→ **Zitierte Textstelle**

___

Stellungnahme des Bundesrates
Entwurf eines Ersten Gesetzes zur Novellierung von Finanzmarktvorschriften auf Grund europäischer Rechtsakte
(Erstes Finanzmarktnovellierungsgesetz - 1. FimanoG)

Der Bundesrat hat in seiner 942. Sitzung am 26. Februar 2016 beschlossen, zu dem Gesetzentwurf gemäß Artikel 76 Absatz 2 des Grundgesetzes wie folgt Stellung zu nehmen:

1. Zu Artikel 1 Nummer 5 Buchstabe b, Nummer 6 und Nummer 33 Buchstabe c (§ 4 Absatz 2 Satz 3, § 4a Absatz 1 Satz 2 Nummer 2 und 3, § 39 Absatz 3d Nummer 3 WpHG)

Der Bundesrat bittet, im weiteren Verlauf des Gesetzgebungsverfahrens zu prüfen, ob es insbesondere aus verfassungsrechtlichen, systematischen und aufsichtspraktischen Gründen geboten ist, Artikel 1 Nummer 5 Buchstabe b (§ 4 Absatz 2 Satz 3), Artikel 1 Nummer 6 (§ 4a Absatz 1 Satz 2 Nummer 2 und 3) und Artikel 1 Nummer 33 Buchstabe c (§ 39 Absatz 3d Nummer 3) in der Weise zu ändern bzw. anzupassen, dass Börsen bzw. Betreiber von Börsen nicht in den Anwendungsbereich dieser Regelungen fallen.

Begründung:

Durch die im Entwurf vorgesehenen oben angeführten Regelungen werden Betreiber von Märkten, das heißt auch Börsen, polizeipflichtig gemacht. Dies würde bedeuten, dass künftig eine öffentlichrechtliche Anstalt eines Bundeslandes einer direkten Anordnung oder einem Bußgeldverfahren der Bundesbehörde BaFin ausgesetzt sein könnte. Weisungsbefugnisse des Bundes gegenüber Bundesländern und deren Behörden bestehen nach Artikel 85 GG nur in den Fällen der Bundesauftragsverwaltung. Ein solcher liegt hier nicht vor. Daher bestehen Bedenken gegen die Vereinbarkeit mit dem Grundgesetz. Ferner entspricht der Entwurf nicht der im WpHG und dem Börsengesetz enthaltenen systematischen Trennung von Wertpapieraufsicht der BaFin und Börsenaufsicht durch die Länder. Weiterhin würden die genannten Regelungen des Entwurfs eine doppelte Zuständigkeit begründen. Neben den Länderbehörden (Börsenaufsicht) wäre dann auch die Bundesbehörde (BaFin) für Kernbereiche der Börsenaufsicht zuständig. Dies würde zwangsläufig zu zahlreichen rechtlichen und praktischen Problemen führen.

___

→ **Gespeicherte Daten**
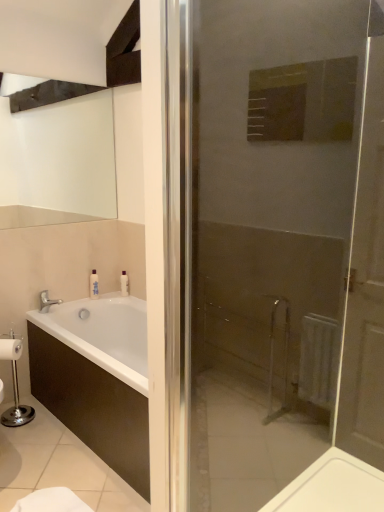
Question: Does white wooden door at center lie in front of white glossy bottle at upper left?

Choices:
 (A) no
 (B) yes

Answer: (B)

Question: Is white wooden door at center far away from white glossy bottle at upper left?

Choices:
 (A) yes
 (B) no

Answer: (A)

Question: Does white wooden door at center have a greater width compared to white glossy bottle at upper left?

Choices:
 (A) no
 (B) yes

Answer: (B)

Question: Considering the relative sizes of white wooden door at center and white glossy bottle at upper left in the image provided, is white wooden door at center shorter than white glossy bottle at upper left?

Choices:
 (A) no
 (B) yes

Answer: (A)

Question: Considering the relative sizes of white wooden door at center and white glossy bottle at upper left in the image provided, is white wooden door at center thinner than white glossy bottle at upper left?

Choices:
 (A) yes
 (B) no

Answer: (B)

Question: In the image, is white wooden door at center positioned in front of or behind white glossy bottle at upper left?

Choices:
 (A) behind
 (B) front

Answer: (B)

Question: Is white wooden door at center bigger or smaller than white glossy bottle at upper left?

Choices:
 (A) big
 (B) small

Answer: (A)

Question: In terms of width, does white wooden door at center look wider or thinner when compared to white glossy bottle at upper left?

Choices:
 (A) wide
 (B) thin

Answer: (A)

Question: Is white wooden door at center spatially inside white glossy bottle at upper left, or outside of it?

Choices:
 (A) inside
 (B) outside

Answer: (B)

Question: Considering their positions, is white glossy bottle at upper left located in front of or behind white wooden door at center?

Choices:
 (A) front
 (B) behind

Answer: (B)

Question: Do you think white glossy bottle at upper left is within white wooden door at center, or outside of it?

Choices:
 (A) inside
 (B) outside

Answer: (B)

Question: Is white glossy bottle at upper left bigger or smaller than white wooden door at center?

Choices:
 (A) big
 (B) small

Answer: (B)

Question: Is point 92,288 closer or farther from the camera than point 192,153?

Choices:
 (A) closer
 (B) farther

Answer: (B)

Question: From the image's perspective, is white wooden door at center located above or below silver metallic faucet at lower left?

Choices:
 (A) below
 (B) above

Answer: (B)

Question: Relative to silver metallic faucet at lower left, is white wooden door at center in front or behind?

Choices:
 (A) behind
 (B) front

Answer: (B)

___

Führe die Stellungnahme des Bundesrates zum Finanzmarktnovellierungsgesetz bitte im Anschluss an ihren letzten Satz weiter.

→ **Schriftliche Antwort**
Aus den genannten Gründen erscheint es angebracht näher zu prüfen, ob es geboten ist sicherzustellen, dass Börsen bzw. Betreiber von Börsen nicht in den Anwendungsbereich der oben angeführten Regelungen fallen.

2. Zu Artikel 1 Nummer 33 Buchstabe c (§ 39 Absatz 3d Nummer 2 Buchstabe a WpHG)

Der Bundesrat bittet, im weiteren Verlauf des Gesetzgebungsverfahrens zu prüfen, ob in Artikel 1 Nummer 33 Buchstabe c in § 39 Absatz 3d Nummer 2 Buchstabe a gestrichen werden sollte.

Begründung:

Die im Entwurf vorgesehene Einstufung eines leichtfertigen Verstoßes gegen das Verbot der Marktpreismanipulation ist europarechtlich nicht geboten und führt zu erheblichen Rechtsunsicherheiten. Während ein fahrlässiges Verhalten bei den Begehungsformen nach Artikel 12 Absatz 1 Buchstabe c und d der Verordnung (EU) Nr. 596/2014 (Marktmissbrauchsverordnung) noch vorstellbar ist, erscheint es hinsichtlich der Begehungsformen nach Artikel 12 Absatz 1 Buchstabe a und b der Verordnung unmöglich, eventuelle fahrlässige Verhaltensweisen zu beschreiben bzw. den diesbezüglich erforderlichen Sorgfaltsmaßstab zu definieren. Dies macht es für Marktteilnehmer praktisch nicht möglich, im Vorhinein zu erkennen, welche Vorkehrungen zur Verhinderung von Verstößen zu treffen sind. Dasselbe gilt für die Betreiber von Märkten, die nach Artikel 16 Absatz 1 der Verordnung verpflichtet sind, geeignete Vorkehrungen zu treffen, um solche Verstöße zu verhindern.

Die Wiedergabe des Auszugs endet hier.